Improcedibile il ricorso per cassazione senza deposito della relata di notificazione (Cass. civ. Sez. 3 n. 9237 del 12.04.2026)
Principi di diritto (Massima)
Il ricorso per cassazione è improcedibile quando la parte ricorrente, avendo dichiarato di avere ricevuto la notificazione della sentenza impugnata, depositi copia autentica della sentenza priva della relazione di notificazione, e tale documentazione non sia prodotta neppure dalla parte controricorrente. La dichiarazione contenuta nel ricorso attesta un fatto processuale idoneo a far decorrere il termine breve di impugnazione e, quale manifestazione di autoresponsabilità, impegna la parte a subire le conseguenze di quanto dichiarato. Il vizio è rilevabile d’ufficio, non è sanabile dalla mancata contestazione della controricorrente e non si pone in contrasto con l’art. 6 CEDU.
Il Fatto
Il contribuente proponeva opposizione all’esecuzione ex art. 615 cod. proc. civ. avverso un atto di pignoramento presso terzi, deducendo l’intervenuta prescrizione del credito vantato dalla Cassa di previdenza e assistenza forense, per essere stata la notifica eseguita senza le ricerche richieste dall’art. 143 cod. proc. civ. Il Tribunale rigettava l’opposizione e la Corte d’appello confermava la decisione.

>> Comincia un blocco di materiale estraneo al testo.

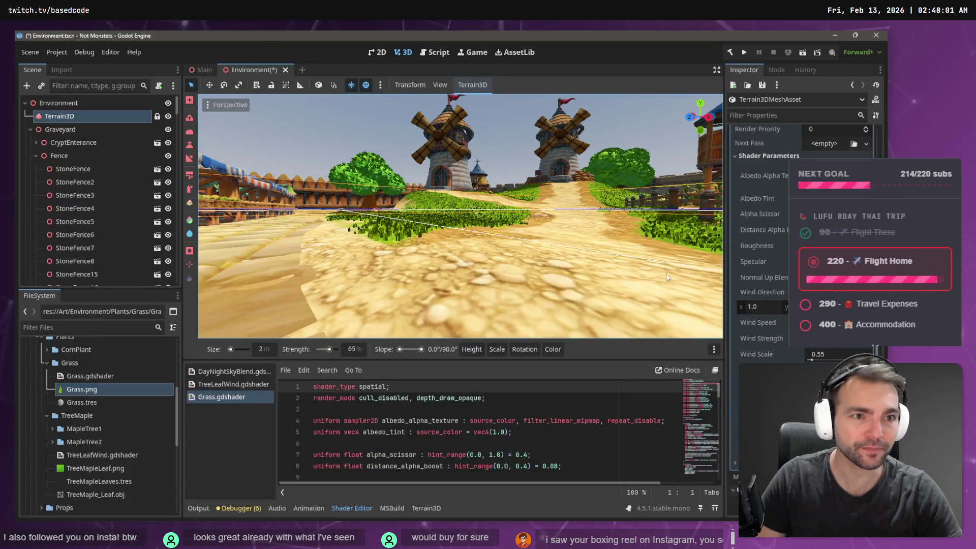
# Save the Environment scene, look over the updated grass, and start a follow-up Codex message.
pyautogui.press('ctrl+s')
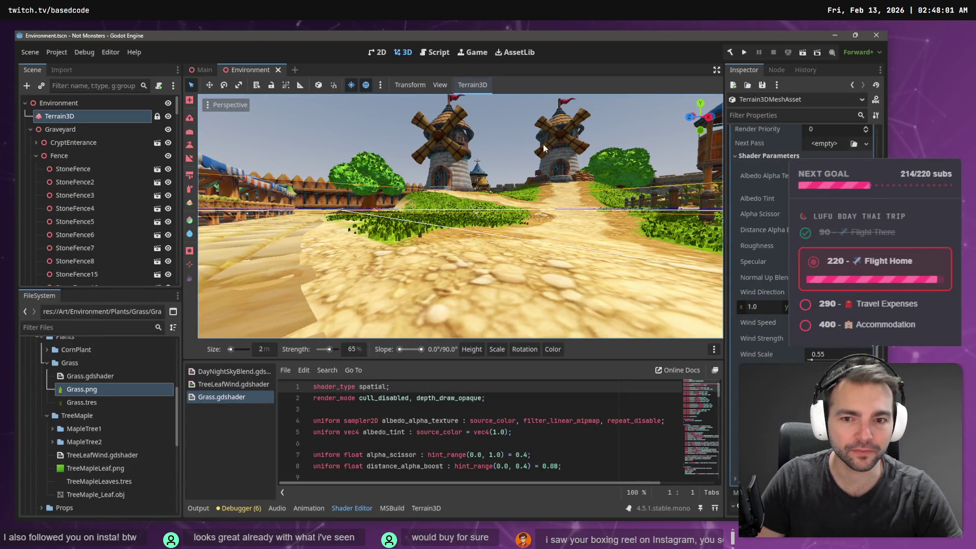
pyautogui.scroll(5, 556, 129)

Avverso la sentenza della Corte territoriale, depositata il 28 giugno 2023, il ricorrente proponeva ricorso per cassazione, notificato il 20 novembre 2023, deducendo due motivi: l’erronea applicazione della disciplina sulle notifiche agli irreperibili e il vizio di motivazione sulla valutazione della diligenza e della mala fede dell’ente previdenziale. La Cassa resisteva con controricorso.
La Motivazione della Corte
Il Collegio, privilegiando lo scrutinio sulla procedibilità ai sensi del principio della ragione più liquida, ha rilevato che il ricorso era improcedibile per la mancata produzione della relata di notificazione della sentenza impugnata. La parte ricorrente aveva depositato copia autentica della sentenza, ma non la relata di notificazione, pur avendo dichiarato che la notificazione era avvenuta e senza che la controricorrente avesse provveduto a tale deposito.
La Corte ha escluso l’operatività della c.d. prova di resistenza, poiché la notificazione del ricorso era avvenuta oltre il termine di sessanta giorni dalla pubblicazione della sentenza impugnata. Non risultava pertanto integrata l’evenienza che consente di accertare la tempestività dell’impugnazione sulla base del collegamento tra la data di pubblicazione e quella di notificazione del ricorso.
Il Collegio ha precisato che il vizio è rilevabile d’ufficio, non essendo sanabile dalla mancata eccezione della controparte, trattandosi di materia di ordine pubblico processuale. Ha inoltre richiamato il principio per cui la declaratoria di improcedibilità non contrasta con l’art. 6 CEDU, perché costituisce sanzione adeguata al fine di assicurare il rapido svolgimento del giudizio di legittimità.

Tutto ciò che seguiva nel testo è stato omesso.